When Brad Norris-Jones moved from the Victoria HarbourCats to Pacific FC, he created something for himself that would not have been possible when he was growing up in Victoria – a localized pro sports career.
“If I was going to work in pro sports in Victoria, I would have left when I was 21,” Norris-Jones said. “I thought of it, thought of going down to the States and doing kind of stuff. Probably could have carved out a career doing that. It probably would have been hockey at that time.”
Instead, Norris-Jones started a sports memorabilia store in 1990. He ran that store for almost 20 years, but was forced to close down when the economy went south during the great recession. During the course of his run with the store he supplied wholesale product to the biggest leagues in the U.S, including the NHL.
In the meantime, he had all of his kids playing sports—nine in total.
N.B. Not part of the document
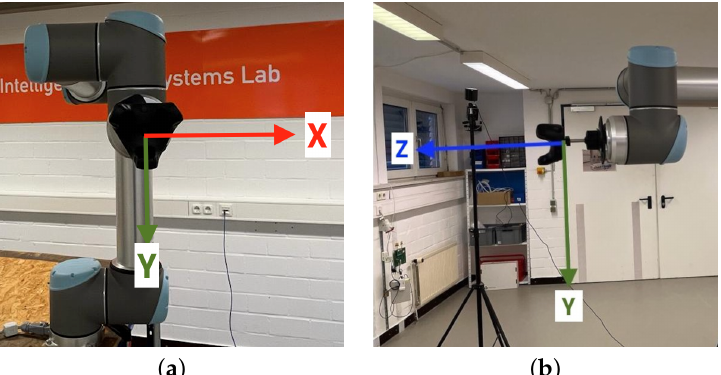
Figure 2. Universal Robots UR10 tool coordinate system with TCP adjusted to mounted VIVE Tracker (3.0) base center: ( a ) Frontal view with X- and Y-axis. ( b ) Side view with Y- and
One of his two sons, Kelly, became a late 2010 draft pick of the Toronto Blue Jays. He ended up foregoing the chance to enter the Jays minor league system, instead opting to pursue a collegiate career with the University of Illinois.
“When Kelly got drafted by the Blue Jays, you learn the pro scene real quick,” Norris-Jones said. “The money just wasn’t there for his draft position, and the money for the scholarship was a pretty next level scholarship. So as a family we made that decision.”
When the opportunity came to join the HarbourCats, Norris-Jones said he was uniquely positioned to have success working a collegiate summer league. He had the business acumen through wholesale selling to pro teams, and a player’s perspective through his son’s collegiate career. He became the HarbourCats’ GM in 2016, and seemed poised to stay in the baseball business.
“I thought I’d be with baseball forever, I thought I’d end in the baseball game,” Norris-Jones said. “I never thought I could work in a pro league, and when that opportunity came, I’m taking it. Because that’s as high of a level as anyone can go.”
Norris-Jones was announced as the new executive vice-president of operations for Pacific FC on Feb. 2. He cites his business acumen, sports history and understanding of the community as key assets he hopes will bring him success at the pro level.
“Do I think for a second that I’m really fortunate and lucky to work in sports? I’ve worked in sports all my life,” Norris-Jones said. “Very, very few people can claim that. And does everybody want my job? Oh yeah. I’ve heard it.”